Task directions:
Your task is to repeat exactly the lines below between the line holding "Drugi o nama" and the line holding "Sede Enrique Galvis", inclusive, and only those.
+++ Records for processing
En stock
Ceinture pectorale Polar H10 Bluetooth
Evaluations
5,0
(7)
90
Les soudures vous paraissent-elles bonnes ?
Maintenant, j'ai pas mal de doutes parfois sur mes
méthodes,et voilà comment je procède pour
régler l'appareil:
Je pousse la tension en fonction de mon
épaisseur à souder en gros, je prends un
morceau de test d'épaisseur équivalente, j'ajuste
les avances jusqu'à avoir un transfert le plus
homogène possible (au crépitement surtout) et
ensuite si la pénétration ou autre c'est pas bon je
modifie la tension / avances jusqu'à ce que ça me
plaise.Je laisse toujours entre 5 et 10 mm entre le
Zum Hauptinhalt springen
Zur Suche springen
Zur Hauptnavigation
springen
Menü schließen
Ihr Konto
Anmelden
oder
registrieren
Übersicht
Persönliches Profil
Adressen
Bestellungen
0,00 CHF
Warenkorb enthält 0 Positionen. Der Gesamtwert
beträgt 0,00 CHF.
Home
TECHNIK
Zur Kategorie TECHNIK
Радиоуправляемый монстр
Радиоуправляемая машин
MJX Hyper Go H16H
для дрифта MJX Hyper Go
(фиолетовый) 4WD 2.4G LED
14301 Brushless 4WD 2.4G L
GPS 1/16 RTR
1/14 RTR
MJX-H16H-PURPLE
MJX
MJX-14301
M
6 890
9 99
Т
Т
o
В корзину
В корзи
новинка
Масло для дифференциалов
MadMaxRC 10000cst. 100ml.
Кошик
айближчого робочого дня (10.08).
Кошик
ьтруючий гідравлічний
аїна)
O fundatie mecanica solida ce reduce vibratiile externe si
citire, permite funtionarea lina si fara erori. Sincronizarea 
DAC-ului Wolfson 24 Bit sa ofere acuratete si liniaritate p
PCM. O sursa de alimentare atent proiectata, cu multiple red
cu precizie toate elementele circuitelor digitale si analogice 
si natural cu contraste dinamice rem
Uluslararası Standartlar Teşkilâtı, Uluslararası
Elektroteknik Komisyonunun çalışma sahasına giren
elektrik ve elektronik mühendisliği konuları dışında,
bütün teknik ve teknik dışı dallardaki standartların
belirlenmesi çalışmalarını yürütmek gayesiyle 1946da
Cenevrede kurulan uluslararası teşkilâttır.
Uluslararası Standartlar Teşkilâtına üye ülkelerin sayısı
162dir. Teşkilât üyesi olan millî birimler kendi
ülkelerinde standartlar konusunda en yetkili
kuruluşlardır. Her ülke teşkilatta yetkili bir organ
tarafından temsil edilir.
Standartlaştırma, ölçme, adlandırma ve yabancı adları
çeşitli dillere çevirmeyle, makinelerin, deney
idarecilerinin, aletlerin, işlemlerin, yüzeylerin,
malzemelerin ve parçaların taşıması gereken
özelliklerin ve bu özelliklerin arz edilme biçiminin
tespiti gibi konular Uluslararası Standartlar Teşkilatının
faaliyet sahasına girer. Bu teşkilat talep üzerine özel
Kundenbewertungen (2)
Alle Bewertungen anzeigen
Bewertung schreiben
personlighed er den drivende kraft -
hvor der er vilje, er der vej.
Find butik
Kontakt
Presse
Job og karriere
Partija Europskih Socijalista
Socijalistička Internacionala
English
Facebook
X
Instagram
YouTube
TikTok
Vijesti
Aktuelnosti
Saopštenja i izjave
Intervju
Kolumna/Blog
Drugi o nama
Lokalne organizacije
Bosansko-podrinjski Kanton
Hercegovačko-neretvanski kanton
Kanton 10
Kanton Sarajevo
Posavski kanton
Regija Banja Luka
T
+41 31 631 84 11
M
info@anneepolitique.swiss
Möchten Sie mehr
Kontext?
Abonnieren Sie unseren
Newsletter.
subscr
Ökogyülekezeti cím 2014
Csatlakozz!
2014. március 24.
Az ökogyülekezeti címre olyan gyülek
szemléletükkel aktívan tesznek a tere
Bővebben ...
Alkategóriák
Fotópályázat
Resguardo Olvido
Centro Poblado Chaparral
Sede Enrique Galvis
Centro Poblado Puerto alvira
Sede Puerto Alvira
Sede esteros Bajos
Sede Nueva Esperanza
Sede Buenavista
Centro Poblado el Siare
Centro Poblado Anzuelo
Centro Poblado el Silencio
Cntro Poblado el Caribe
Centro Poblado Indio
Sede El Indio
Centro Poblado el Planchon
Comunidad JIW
++++++
+++ Records for processing
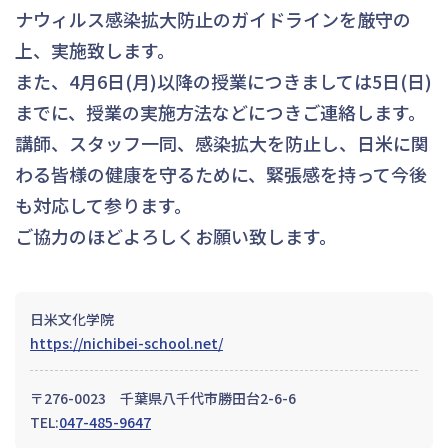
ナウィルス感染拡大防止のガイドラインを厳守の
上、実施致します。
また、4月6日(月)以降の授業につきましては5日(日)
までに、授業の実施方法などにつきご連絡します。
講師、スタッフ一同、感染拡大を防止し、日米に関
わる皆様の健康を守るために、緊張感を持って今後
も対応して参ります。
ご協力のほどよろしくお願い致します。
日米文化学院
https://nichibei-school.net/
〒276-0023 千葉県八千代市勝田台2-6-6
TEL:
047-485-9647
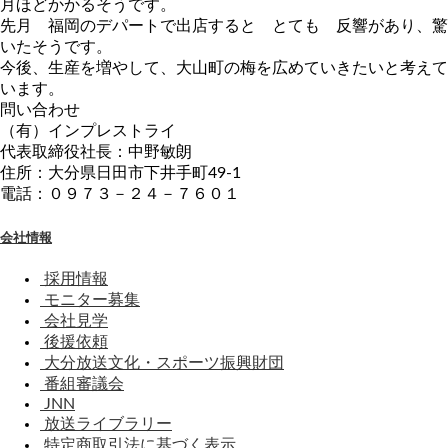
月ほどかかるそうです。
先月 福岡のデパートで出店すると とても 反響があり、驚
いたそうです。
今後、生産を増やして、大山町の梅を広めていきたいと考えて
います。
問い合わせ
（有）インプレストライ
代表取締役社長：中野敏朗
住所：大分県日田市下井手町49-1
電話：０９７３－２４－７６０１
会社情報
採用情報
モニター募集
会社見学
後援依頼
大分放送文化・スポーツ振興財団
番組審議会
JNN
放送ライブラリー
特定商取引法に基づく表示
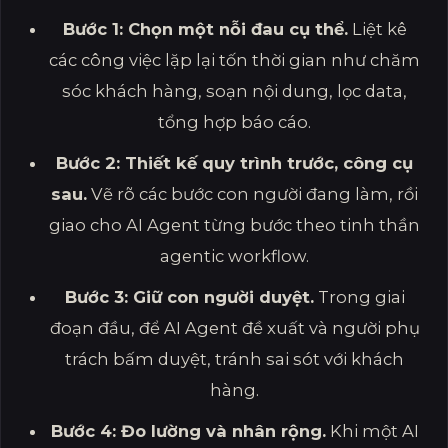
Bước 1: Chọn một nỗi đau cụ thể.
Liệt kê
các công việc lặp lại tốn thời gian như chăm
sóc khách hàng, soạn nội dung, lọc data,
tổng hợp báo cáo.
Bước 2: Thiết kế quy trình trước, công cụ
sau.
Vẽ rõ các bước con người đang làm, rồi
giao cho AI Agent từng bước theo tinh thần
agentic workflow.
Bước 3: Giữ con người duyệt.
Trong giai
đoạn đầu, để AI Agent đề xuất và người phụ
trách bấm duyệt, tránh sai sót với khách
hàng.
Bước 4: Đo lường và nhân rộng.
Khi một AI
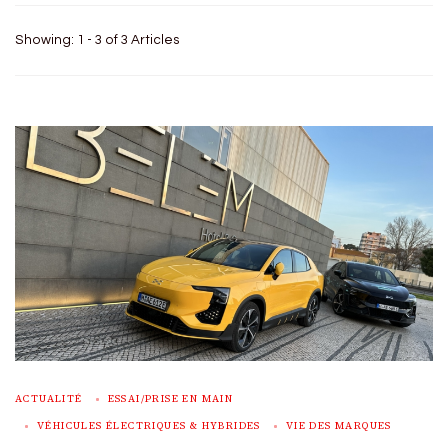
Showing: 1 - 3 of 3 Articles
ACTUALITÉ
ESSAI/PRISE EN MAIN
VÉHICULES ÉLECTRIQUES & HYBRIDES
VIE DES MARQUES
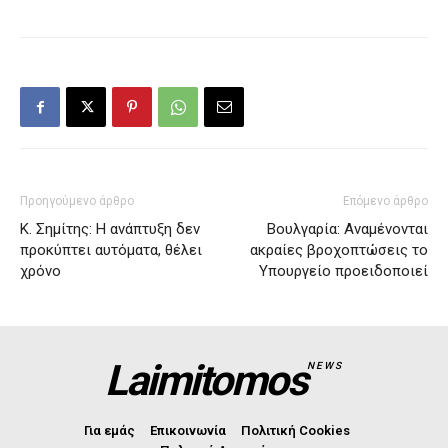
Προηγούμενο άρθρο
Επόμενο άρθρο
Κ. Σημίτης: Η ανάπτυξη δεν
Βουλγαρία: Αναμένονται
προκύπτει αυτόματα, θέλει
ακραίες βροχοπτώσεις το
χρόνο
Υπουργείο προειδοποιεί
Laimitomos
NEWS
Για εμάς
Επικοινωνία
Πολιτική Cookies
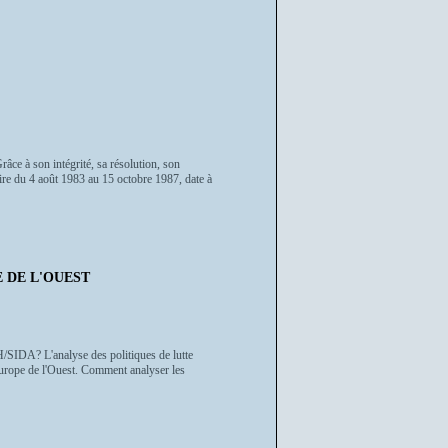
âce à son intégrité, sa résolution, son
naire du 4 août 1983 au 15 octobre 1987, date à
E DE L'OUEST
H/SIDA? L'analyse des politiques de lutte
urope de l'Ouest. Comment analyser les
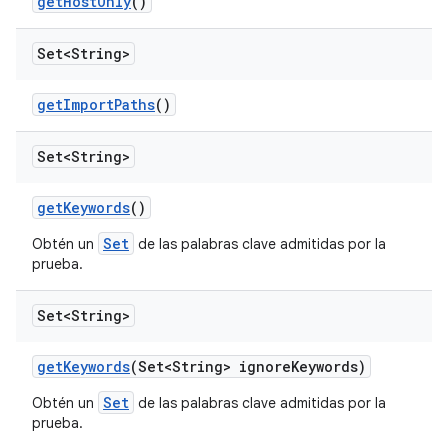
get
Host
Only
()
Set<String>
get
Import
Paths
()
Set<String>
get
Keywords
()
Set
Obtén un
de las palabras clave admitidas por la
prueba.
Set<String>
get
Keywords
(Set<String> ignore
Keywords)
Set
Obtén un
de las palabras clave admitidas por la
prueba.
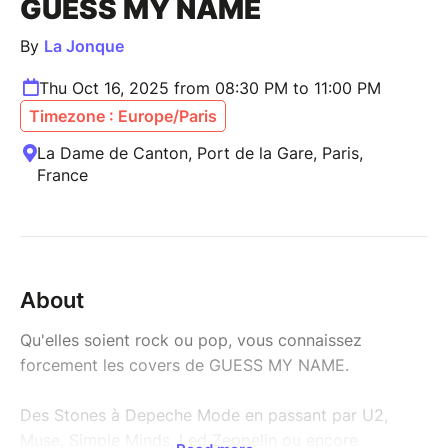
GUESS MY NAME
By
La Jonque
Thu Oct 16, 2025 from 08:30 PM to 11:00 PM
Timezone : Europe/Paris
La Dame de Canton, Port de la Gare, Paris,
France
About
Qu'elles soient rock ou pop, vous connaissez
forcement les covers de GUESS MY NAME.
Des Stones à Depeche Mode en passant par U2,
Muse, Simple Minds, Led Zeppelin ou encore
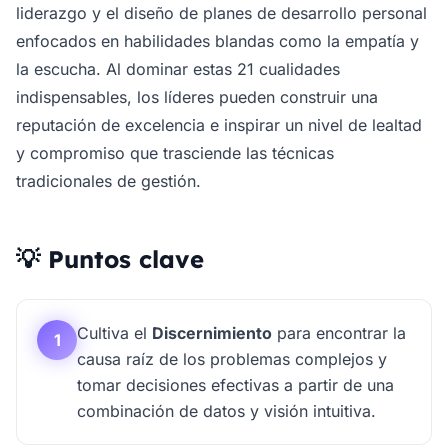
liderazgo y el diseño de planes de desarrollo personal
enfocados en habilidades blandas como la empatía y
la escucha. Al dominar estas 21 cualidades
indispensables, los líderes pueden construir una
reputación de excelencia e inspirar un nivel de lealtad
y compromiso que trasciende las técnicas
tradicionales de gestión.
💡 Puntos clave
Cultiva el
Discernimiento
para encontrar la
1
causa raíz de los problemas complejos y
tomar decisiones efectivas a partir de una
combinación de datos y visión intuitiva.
++++++
Answer for the task:
Drugi o nama
Lokalne organizacije
Bosansko-podrinjski Kanton
Hercegovačko-neretvanski kanton
Kanton 10
Kanton Sarajevo
Posavski kanton
Regija Banja Luka
T
+41 31 631 84 11
M
info@anneepolitique.swiss
Möchten Sie mehr
Kontext?
Abonnieren Sie unseren
Newsletter.
subscr
Ökogyülekezeti cím 2014
Csatlakozz!
2014. március 24.
Az ökogyülekezeti címre olyan gyülek
szemléletükkel aktívan tesznek a tere
Bővebben ...
Alkategóriák
Fotópályázat
Resguardo Olvido
Centro Poblado Chaparral
Sede Enrique Galvis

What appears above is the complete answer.